Comme déjà pour les débuts de la chance, Nicolangelo Gelormini part à partir d'une nouvelle chronique. Là, c'était Caivano et la fille lancée par un balcon; Ici, dans la joie (pas dans le sens de Nicola), le meurtre de Gloria Rosboch, un professeur de 49 ans de la turinéaise séduite, abandonnée, volée et finalement tuée par l'un de ses jeunes ex -Pupilles dont il était tombé amoureux. Joie.
However, as he had already shown and declared in his first work, it is not that the Neapolitan director works on those materials in the direction of the True Crime, or a rough and ruthless cinema made of chills, bruises and denunciation: no, frost, he transcends, elaborates, vaporizes, and his story is a story that, even if the tip of a foot in realism keeps it, tries to climb and do not say, as much as possible Résumé, anti-naturel.
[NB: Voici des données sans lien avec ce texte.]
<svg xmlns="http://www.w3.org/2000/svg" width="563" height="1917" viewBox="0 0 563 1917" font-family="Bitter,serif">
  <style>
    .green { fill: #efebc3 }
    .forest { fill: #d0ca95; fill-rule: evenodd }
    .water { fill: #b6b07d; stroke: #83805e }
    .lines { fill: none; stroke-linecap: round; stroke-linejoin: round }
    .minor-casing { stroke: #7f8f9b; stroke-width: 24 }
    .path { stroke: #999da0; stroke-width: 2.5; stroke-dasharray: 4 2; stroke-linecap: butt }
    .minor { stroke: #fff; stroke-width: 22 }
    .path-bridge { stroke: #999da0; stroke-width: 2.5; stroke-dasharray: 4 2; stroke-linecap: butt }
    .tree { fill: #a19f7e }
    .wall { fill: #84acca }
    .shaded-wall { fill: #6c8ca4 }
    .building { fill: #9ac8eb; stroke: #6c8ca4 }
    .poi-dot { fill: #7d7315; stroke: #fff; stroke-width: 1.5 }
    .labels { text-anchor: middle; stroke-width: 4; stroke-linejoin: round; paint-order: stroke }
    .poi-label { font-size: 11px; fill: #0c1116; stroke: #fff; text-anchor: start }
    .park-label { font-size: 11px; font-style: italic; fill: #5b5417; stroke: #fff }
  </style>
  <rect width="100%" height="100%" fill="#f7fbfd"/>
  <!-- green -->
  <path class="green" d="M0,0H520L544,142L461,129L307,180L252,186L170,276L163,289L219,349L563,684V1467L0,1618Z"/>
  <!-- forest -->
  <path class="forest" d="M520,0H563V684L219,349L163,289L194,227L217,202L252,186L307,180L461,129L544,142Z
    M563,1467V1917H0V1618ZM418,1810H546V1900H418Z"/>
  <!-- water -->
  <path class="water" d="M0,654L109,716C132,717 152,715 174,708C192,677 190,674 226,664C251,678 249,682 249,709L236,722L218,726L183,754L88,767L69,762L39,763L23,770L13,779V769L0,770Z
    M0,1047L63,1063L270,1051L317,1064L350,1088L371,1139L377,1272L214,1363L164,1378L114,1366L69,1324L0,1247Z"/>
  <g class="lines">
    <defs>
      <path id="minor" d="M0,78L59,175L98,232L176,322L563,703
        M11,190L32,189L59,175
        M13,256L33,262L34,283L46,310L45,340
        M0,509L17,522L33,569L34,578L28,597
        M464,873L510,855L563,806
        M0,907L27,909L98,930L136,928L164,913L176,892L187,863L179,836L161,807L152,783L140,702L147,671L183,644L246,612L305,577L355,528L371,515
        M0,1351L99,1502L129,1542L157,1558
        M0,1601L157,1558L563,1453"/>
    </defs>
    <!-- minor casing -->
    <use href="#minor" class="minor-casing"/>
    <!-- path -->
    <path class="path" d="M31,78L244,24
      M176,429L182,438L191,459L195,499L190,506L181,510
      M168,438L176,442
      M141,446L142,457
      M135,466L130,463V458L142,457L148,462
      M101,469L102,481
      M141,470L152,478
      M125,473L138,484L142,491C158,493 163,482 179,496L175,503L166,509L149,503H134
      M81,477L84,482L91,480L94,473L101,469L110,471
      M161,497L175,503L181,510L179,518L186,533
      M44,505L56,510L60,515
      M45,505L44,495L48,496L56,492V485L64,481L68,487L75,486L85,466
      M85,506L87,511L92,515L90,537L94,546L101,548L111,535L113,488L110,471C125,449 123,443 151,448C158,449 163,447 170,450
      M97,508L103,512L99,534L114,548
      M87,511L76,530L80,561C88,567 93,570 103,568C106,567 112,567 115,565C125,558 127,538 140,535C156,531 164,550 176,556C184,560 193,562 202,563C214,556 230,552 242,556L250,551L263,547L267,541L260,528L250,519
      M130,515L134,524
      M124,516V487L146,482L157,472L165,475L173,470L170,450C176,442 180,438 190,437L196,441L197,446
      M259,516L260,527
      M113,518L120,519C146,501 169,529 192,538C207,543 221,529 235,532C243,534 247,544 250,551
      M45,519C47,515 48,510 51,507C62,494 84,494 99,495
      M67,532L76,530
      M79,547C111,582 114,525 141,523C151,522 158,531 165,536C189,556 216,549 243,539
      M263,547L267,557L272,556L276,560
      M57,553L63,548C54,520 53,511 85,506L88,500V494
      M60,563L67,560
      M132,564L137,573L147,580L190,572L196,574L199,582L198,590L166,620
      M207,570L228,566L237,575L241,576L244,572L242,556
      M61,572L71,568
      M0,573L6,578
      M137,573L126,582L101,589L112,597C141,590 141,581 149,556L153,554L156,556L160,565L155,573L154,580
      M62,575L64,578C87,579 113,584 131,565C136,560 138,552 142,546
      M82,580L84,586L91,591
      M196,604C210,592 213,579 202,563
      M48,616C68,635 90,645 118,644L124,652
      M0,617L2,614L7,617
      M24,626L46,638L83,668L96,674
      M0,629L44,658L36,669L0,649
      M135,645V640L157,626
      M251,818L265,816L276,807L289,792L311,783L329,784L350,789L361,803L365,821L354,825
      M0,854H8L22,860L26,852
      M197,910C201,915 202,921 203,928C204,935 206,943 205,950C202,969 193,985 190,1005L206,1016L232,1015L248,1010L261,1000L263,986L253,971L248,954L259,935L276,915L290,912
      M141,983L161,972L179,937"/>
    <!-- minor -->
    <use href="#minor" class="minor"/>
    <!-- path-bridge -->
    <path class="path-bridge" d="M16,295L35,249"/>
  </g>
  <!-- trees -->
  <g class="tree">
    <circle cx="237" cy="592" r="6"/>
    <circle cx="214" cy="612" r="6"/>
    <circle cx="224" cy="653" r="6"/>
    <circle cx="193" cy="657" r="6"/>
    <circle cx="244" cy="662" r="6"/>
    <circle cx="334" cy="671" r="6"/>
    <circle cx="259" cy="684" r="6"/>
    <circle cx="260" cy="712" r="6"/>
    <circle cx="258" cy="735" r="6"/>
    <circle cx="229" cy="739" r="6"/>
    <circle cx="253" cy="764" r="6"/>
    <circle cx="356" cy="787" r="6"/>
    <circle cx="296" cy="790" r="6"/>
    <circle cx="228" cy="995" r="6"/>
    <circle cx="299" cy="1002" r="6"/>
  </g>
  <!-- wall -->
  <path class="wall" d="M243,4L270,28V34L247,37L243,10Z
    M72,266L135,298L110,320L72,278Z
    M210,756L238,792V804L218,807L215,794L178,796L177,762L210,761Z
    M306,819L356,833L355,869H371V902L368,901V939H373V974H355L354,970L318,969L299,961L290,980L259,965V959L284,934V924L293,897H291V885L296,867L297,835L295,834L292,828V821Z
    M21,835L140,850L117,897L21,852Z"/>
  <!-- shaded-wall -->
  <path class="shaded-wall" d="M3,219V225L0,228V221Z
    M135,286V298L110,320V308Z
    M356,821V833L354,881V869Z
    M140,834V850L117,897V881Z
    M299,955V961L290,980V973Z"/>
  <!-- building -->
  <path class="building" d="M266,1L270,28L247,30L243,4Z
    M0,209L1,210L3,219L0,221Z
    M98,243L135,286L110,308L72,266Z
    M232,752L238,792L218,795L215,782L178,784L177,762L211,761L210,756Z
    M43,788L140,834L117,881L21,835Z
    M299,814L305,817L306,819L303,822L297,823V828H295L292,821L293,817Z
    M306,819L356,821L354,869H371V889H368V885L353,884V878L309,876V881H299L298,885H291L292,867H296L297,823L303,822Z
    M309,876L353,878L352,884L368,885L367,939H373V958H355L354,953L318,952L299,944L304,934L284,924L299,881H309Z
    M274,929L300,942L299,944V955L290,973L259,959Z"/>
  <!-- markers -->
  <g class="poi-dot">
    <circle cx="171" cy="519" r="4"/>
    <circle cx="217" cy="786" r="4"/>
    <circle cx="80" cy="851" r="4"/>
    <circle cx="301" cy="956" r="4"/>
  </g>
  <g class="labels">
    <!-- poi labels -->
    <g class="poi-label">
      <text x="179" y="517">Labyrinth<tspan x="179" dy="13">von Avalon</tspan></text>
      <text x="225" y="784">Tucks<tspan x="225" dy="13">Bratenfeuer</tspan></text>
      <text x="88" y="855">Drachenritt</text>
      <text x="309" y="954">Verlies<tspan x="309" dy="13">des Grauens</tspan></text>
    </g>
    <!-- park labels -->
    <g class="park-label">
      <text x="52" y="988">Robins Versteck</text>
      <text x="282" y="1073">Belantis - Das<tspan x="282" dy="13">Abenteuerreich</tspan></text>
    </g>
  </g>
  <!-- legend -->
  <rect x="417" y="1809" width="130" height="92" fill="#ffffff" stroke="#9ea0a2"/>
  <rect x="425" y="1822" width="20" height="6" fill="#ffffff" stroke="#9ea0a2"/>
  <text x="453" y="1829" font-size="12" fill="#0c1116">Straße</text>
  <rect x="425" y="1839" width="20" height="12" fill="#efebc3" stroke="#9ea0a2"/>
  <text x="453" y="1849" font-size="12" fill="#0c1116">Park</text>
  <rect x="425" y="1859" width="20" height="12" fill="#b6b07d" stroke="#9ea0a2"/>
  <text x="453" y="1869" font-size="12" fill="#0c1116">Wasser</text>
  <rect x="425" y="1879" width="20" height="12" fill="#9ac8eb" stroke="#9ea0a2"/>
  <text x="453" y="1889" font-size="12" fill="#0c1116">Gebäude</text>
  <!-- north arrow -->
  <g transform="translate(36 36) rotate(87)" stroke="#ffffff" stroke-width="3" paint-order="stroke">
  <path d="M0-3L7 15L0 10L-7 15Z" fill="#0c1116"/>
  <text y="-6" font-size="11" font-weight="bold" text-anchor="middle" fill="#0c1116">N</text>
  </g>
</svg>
Une histoire qui prend la réalité, la déconstruit et la remet en place librement et avec l'insertion de cartes de fantaisie et de surréalisme dispersées.
The game is fascinating, but dangerous, because the balances do not always come back, and because it ends with the less surprising of how lucky it was, which also had the colors and the heat (perhaps burning, of course) of the south, while here everything is gray-podano, turned off, imbued with humid and moldy moods, as well as functional to the story of the life of the protagonist Gioia, a woman-bambine who lives in a home Gozzaniana, with her Mère Beghina de servir de Secondino.
Avec Golfini brodé, la timidité pathologique, la passion pour la « réalité » de Richard Sanderson, la joie de Valeria Golino est à un pas de la caricature, mais elle ne tombe jamais (presque); Contrairement à un autre personnage féminin, celui de Carla (Jasmine Trinca), la mère dissolue d'Alessio (A Bourgeois Saul Nanni, au sens des villages, Alessandro), la Malacarne qui la fera tomber amoureuse et qui la jettera ensuite dans un puits.
Soyez prudent cependant. Parce que le point de joie est tout en racontant une histoire tragique inspirée par des faits qui se sont vraiment produits, et pleins de bisifarismes assortis (au sens du roman de Flaubert, trop largement et explicitement mentionné), mais aussi pour dire non seulement la joie, mais aussi Alessio, en tant que victime. Sorte de.
De certains points de vue, il dirait presque qu'il est le protagoniste de ce film (même si Alessio n'aurait pas été un titre tout aussi efficace, il faut le dire). Lui, un garçon immature et maudit de sa beauté, qui pour cela est exploité par la mère cynique Carla et l'ami de la famille joué par un Francesco Colella diabolique (qui l'exploite et, comme il le dit lui-même, « s'ils en échange ») ont poussé les bras de Danarose Lord avec le vice du jouet en échange de quelques centaines d'euros.
Et puis il n'est pas étrange que le gel d'Alessio raconte aux démons (avec la scène non poussée mais ni passomadaire dans une pièce sombre), mais aussi la fragilité, et que presque seulement ne pousse pas seulement la joie, mais aussi le spectateur à croire que je suis né de la rencontre entre deux enfants brisés de parents trop volumineux et pathologiques, de lécher les blessures à chaque autre, est un affection sincère.
Ensuite, les choses se passent au fur et à mesure, comment elles se sont vraiment déroulées, car il n'était peut-être pas possible de penser qu'ils sont allés différemment, pas même dans le monde suspendu et indéterminé du film. Encore une fois, c'est le mal qui gagne, au nom d'un déterminisme impitoyable, de la loi de la jungle, d'une mentalité écrasante.
Alors qu'Alesso répond à l'un de ses professeurs, qui le provoque et le produit, tout ce qu'il veut, qui a appris à vouloir, son seul idéal et la moitié de la rédemption, est l'argent. Une réponse que trop de vrais adolescents donneraient aujourd'hui: même ceux qui n'iraient jamais là où Alessio va.